Double agent? Traitor to the crown? Who knows, right?



> (those who knew took everything to the grave).



How convenient.



> My parents ran plantations, taught at missionary schools.



So were they exploiting the people by running plantations or saving them by their missionary work? I don't know of very many missionaries who run cheap labor camps.



> I started working with the locals even when I was young enough to be their son. It was easier to deal with them if you happened to be the one who paid them. You are talking about people who think nothing of killing, let alone fighting. Everyday, you could scan through the frontpage and there would be several killings.

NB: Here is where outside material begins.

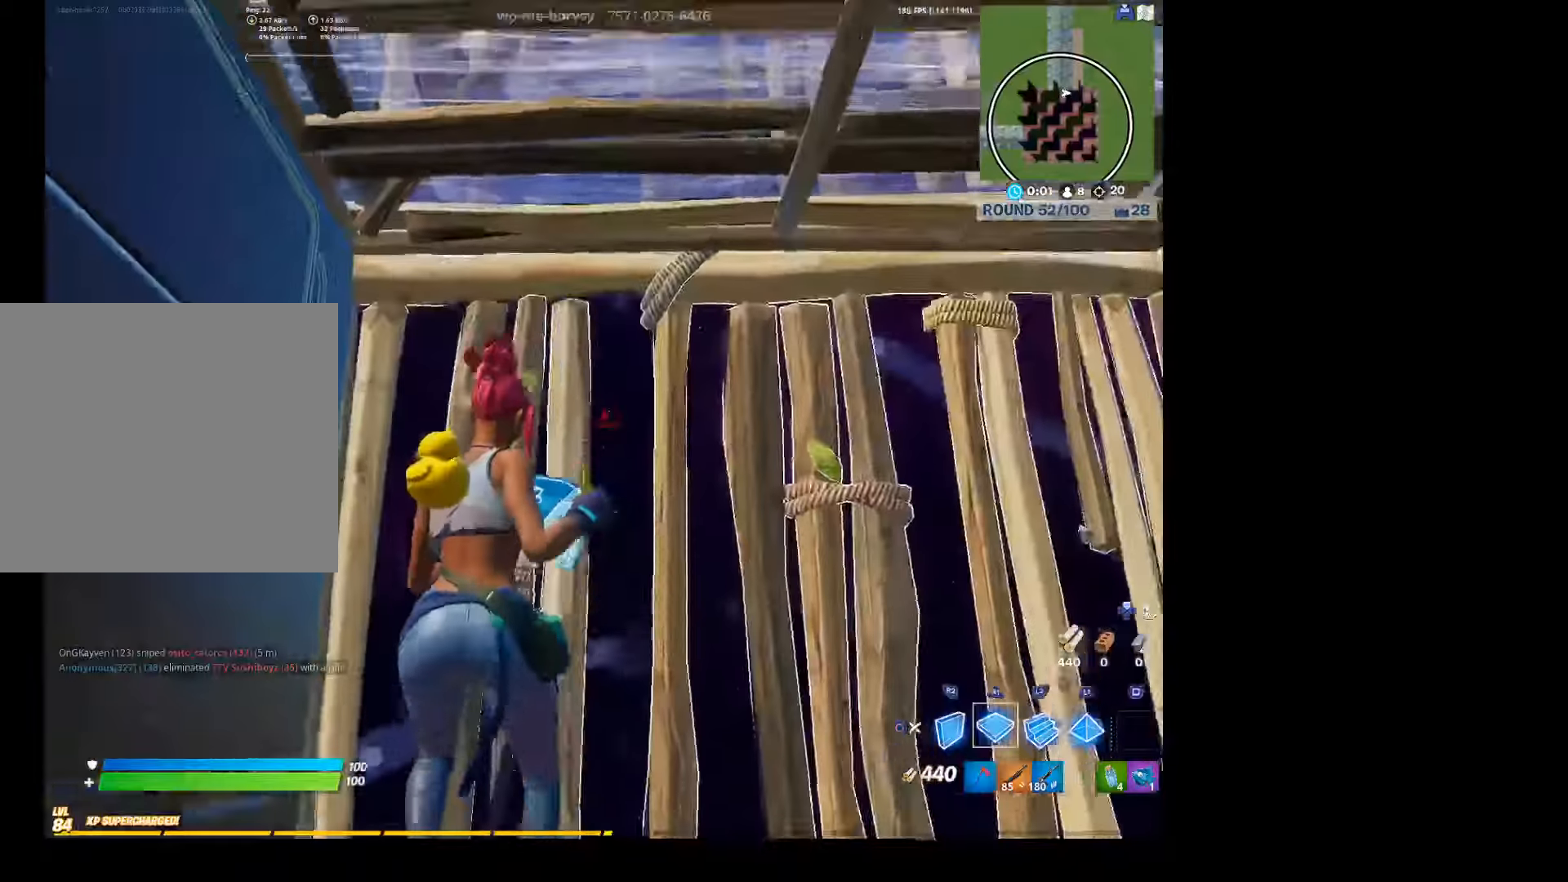
{"buttons": ["L2"], "left_stick": "down-right", "right_stick": "center", "events": [[133, "CROSS", "up"], [200, "left_stick", "down-right"], [266, "CIRCLE", "down"], [333, "CIRCLE", "up"], [433, "L2", "down"]]}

So, you were a little mafioso?
Or just a spoiled son of a landowner who used his mom and dad's money to bully his way through the locals?
...and what year was this?  Hong Kong, you say...



> Every house was (still is) literary a fortress. You have bars on every windows and doors. Flood light. Siren alarm. Guard dogs. Most community is guarded.



Doesn't sound like the housing for "common" folk to me. 



> Life was cheaper in a lawless land. You treat people they want to be treated. If they were ignorant about their health, there wasn't much you could do but just go with it. You let them eat ration that you know would give them cancer down the road.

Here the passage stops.